List of tasks:
**a)** Summarize the news item about the EU's Mediterranean mission in two sentences.
**b)** According to the news item about the EU's Mediterranean mission, why will EU forces intercept arms smugglers in the Mediterranean? Answer in one sentence.
**c)** In the news item about the EU's Mediterranean mission, how many suspected human smugglers does the EU say Operation Sophia has arrested?

Text segment:
%%
EU Expands Mediterranean Mission Around Libya

EU foreign ministers said they would expand and extend by a year Operation Sophia, a naval mission to combat human smuggling across the Mediterranean from Libya. EU forces will train the Libyan coastguard and Navy (WSJ) and intercept arms smugglers in the Mediterranean (Libya Herald) they say are supplying the self-proclaimed Islamic State. The United Kingdom is also reportedly considering sending military personnel to Libya to train the coastguard (Middle East Eye). Operation Sophia currently comprises five ships and three helicopters (DW), which the EU says has saved sixteen thousand migrants from drowning and has arrested seventy-one suspected human smugglers.
%%
[Camera pose estimation data]
%%
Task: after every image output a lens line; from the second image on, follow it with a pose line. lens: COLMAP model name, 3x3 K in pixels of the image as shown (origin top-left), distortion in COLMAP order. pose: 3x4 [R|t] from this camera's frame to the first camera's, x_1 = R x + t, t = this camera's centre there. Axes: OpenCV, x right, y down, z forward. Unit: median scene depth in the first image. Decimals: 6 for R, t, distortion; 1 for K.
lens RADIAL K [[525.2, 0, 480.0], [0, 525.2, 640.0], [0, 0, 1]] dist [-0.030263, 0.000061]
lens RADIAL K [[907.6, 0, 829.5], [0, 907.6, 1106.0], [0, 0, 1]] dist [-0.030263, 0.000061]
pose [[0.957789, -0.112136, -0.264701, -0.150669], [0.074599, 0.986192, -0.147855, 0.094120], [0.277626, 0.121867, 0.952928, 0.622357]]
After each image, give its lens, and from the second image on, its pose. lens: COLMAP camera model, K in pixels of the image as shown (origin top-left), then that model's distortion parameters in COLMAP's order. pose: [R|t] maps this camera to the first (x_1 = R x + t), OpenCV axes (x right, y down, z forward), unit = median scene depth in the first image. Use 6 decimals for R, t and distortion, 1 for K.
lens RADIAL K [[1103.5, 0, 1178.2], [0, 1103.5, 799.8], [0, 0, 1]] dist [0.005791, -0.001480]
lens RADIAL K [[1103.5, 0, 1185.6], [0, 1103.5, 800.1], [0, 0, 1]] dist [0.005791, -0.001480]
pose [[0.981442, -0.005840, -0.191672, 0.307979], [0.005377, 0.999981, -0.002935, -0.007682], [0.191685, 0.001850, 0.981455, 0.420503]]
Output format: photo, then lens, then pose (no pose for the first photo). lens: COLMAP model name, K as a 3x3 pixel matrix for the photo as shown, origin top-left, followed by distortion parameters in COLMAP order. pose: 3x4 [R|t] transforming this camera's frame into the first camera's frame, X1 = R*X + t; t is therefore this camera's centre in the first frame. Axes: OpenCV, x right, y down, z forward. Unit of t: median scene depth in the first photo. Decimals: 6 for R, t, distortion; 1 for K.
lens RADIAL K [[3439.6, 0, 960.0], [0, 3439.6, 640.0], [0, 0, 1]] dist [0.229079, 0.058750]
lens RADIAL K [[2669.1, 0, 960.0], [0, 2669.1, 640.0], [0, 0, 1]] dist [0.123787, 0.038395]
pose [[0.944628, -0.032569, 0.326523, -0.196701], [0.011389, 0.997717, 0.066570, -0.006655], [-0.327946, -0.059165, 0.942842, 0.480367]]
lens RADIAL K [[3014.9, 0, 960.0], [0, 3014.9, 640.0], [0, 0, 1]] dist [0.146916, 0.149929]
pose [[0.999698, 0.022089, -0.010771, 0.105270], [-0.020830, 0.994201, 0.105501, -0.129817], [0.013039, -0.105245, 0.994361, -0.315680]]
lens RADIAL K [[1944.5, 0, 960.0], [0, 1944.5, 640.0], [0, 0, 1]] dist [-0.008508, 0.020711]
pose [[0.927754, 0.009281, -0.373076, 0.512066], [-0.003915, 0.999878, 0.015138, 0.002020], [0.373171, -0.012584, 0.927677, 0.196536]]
%%
Responses per task:
**a)** EU foreign ministers said they would expand Operation Sophia, a naval mission against human smuggling across the Mediterranean from Libya, and extend it by a year. Its forces will train the Libyan coastguard and Navy and intercept arms smugglers, and the EU says the mission's five ships and three helicopters have saved sixteen thousand migrants and led to the arrest of seventy-one suspected smugglers.

**b)** The EU foreign ministers say these smugglers are supplying the self-proclaimed Islamic State.

**c)** Seventy-one.